TASK TO COMPLETE: The line containing "die Bedeutung des" marks the end, so write out exactly every line from the top of the entries below through that one.

THE RECORDS:
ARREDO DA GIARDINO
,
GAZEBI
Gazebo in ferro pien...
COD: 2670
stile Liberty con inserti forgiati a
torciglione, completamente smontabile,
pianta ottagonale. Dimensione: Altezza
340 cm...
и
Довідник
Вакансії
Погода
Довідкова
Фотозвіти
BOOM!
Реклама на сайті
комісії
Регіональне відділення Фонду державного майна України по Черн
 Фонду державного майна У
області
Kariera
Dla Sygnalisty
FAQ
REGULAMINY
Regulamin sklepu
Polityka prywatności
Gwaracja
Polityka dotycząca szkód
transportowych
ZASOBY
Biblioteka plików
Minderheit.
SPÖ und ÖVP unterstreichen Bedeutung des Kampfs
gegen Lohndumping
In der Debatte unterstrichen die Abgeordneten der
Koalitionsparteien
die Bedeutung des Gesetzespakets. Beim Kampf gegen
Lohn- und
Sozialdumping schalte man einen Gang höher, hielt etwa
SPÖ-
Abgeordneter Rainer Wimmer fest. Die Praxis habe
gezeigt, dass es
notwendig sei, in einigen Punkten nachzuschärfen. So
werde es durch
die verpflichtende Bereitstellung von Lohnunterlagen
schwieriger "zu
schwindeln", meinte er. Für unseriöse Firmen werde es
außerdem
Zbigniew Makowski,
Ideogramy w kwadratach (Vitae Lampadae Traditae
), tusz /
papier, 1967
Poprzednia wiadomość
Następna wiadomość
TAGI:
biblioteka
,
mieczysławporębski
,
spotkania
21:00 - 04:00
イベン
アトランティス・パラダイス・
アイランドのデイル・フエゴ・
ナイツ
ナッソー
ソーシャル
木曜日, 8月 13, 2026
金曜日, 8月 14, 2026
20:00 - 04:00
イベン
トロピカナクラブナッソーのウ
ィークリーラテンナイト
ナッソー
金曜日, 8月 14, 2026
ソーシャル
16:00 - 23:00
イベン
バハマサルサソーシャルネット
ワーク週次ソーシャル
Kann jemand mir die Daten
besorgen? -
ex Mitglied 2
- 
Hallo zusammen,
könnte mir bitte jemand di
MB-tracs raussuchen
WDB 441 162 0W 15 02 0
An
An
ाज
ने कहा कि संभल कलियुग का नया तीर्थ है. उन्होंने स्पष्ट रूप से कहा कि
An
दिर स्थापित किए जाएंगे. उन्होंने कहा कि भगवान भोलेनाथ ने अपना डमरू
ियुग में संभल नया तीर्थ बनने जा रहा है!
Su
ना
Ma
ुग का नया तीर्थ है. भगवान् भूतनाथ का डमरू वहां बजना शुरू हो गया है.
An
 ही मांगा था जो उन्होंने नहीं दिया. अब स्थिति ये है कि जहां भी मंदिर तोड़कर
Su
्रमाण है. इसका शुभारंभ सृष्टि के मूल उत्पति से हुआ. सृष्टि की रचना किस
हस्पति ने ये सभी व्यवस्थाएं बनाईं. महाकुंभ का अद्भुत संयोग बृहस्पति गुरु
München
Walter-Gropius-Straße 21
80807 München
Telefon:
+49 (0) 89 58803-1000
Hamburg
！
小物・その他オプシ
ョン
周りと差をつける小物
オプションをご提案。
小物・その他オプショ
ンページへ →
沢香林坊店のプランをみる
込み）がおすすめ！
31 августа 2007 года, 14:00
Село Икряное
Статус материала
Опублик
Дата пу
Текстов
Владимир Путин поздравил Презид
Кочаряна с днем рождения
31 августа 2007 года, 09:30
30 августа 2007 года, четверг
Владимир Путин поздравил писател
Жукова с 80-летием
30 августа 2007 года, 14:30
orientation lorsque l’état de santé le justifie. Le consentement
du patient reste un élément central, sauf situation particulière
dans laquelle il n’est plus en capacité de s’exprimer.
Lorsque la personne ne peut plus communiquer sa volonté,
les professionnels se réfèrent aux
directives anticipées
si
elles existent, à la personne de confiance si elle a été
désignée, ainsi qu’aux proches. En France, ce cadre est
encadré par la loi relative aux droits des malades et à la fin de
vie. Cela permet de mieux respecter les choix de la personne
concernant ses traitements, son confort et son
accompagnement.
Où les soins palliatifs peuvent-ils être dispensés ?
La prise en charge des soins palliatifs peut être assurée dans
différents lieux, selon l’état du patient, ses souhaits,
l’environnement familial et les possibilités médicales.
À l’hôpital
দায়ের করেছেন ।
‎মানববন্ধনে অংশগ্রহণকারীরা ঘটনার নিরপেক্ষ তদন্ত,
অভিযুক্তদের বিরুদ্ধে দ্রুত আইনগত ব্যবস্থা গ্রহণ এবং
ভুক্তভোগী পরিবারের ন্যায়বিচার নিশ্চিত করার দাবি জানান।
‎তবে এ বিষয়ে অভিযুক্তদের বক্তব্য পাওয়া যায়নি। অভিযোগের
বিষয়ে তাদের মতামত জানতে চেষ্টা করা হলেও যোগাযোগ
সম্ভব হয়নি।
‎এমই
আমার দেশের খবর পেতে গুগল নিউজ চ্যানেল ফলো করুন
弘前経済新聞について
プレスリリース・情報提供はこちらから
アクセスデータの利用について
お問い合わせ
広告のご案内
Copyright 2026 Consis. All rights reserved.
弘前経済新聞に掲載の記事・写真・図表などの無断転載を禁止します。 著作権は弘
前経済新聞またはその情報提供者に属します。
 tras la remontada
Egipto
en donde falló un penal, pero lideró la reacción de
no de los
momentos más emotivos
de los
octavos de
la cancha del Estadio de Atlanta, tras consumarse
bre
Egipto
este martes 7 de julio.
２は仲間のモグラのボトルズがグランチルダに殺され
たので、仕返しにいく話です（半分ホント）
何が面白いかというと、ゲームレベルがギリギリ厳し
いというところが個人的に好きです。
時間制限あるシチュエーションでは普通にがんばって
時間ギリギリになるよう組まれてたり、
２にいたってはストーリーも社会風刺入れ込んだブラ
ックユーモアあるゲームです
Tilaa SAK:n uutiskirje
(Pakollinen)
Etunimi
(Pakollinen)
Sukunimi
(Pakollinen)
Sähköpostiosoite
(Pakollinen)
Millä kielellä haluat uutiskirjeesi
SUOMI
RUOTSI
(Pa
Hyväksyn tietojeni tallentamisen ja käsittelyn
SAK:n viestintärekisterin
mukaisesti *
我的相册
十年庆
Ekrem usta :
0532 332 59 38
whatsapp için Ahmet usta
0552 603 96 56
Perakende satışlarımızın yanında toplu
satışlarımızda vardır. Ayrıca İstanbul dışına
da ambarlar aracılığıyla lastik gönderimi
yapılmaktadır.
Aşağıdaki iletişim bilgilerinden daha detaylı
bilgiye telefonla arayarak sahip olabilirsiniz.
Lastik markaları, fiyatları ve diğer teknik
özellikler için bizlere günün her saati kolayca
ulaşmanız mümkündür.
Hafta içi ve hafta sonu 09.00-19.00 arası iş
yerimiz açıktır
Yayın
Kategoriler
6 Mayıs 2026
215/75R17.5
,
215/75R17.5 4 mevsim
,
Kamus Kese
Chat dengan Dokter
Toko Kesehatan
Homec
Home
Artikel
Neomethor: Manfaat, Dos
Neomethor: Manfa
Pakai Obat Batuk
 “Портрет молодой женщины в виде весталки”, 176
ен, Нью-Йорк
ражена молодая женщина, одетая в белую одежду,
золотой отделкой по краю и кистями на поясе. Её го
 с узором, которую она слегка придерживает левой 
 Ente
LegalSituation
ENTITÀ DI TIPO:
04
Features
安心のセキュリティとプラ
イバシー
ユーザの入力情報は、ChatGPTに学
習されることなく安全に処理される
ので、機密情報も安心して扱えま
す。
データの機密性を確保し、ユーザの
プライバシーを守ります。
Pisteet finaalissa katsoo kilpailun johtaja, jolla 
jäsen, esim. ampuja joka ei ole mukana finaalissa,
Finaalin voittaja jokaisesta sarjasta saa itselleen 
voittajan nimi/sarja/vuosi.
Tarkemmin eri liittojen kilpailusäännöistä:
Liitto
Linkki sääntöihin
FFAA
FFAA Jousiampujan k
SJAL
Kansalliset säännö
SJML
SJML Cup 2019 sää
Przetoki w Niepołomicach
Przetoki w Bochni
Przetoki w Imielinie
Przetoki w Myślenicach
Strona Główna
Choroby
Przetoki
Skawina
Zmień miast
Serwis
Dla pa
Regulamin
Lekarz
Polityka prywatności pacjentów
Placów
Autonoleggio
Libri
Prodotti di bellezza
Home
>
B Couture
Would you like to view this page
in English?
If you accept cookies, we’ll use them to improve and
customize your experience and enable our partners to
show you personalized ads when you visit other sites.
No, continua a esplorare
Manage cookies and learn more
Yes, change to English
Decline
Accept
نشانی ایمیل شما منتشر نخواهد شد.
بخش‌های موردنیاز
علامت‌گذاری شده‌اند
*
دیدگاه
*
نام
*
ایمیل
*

ANSWER BOX:
ARREDO DA GIARDINO
,
GAZEBI
Gazebo in ferro pien...
COD: 2670
stile Liberty con inserti forgiati a
torciglione, completamente smontabile,
pianta ottagonale. Dimensione: Altezza
340 cm...
и
Довідник
Вакансії
Погода
Довідкова
Фотозвіти
BOOM!
Реклама на сайті
комісії
Регіональне відділення Фонду державного майна України по Черн
 Фонду державного майна У
області
Kariera
Dla Sygnalisty
FAQ
REGULAMINY
Regulamin sklepu
Polityka prywatności
Gwaracja
Polityka dotycząca szkód
transportowych
ZASOBY
Biblioteka plików
Minderheit.
SPÖ und ÖVP unterstreichen Bedeutung des Kampfs
gegen Lohndumping
In der Debatte unterstrichen die Abgeordneten der
Koalitionsparteien
die Bedeutung des Gesetzespakets. Beim Kampf gegen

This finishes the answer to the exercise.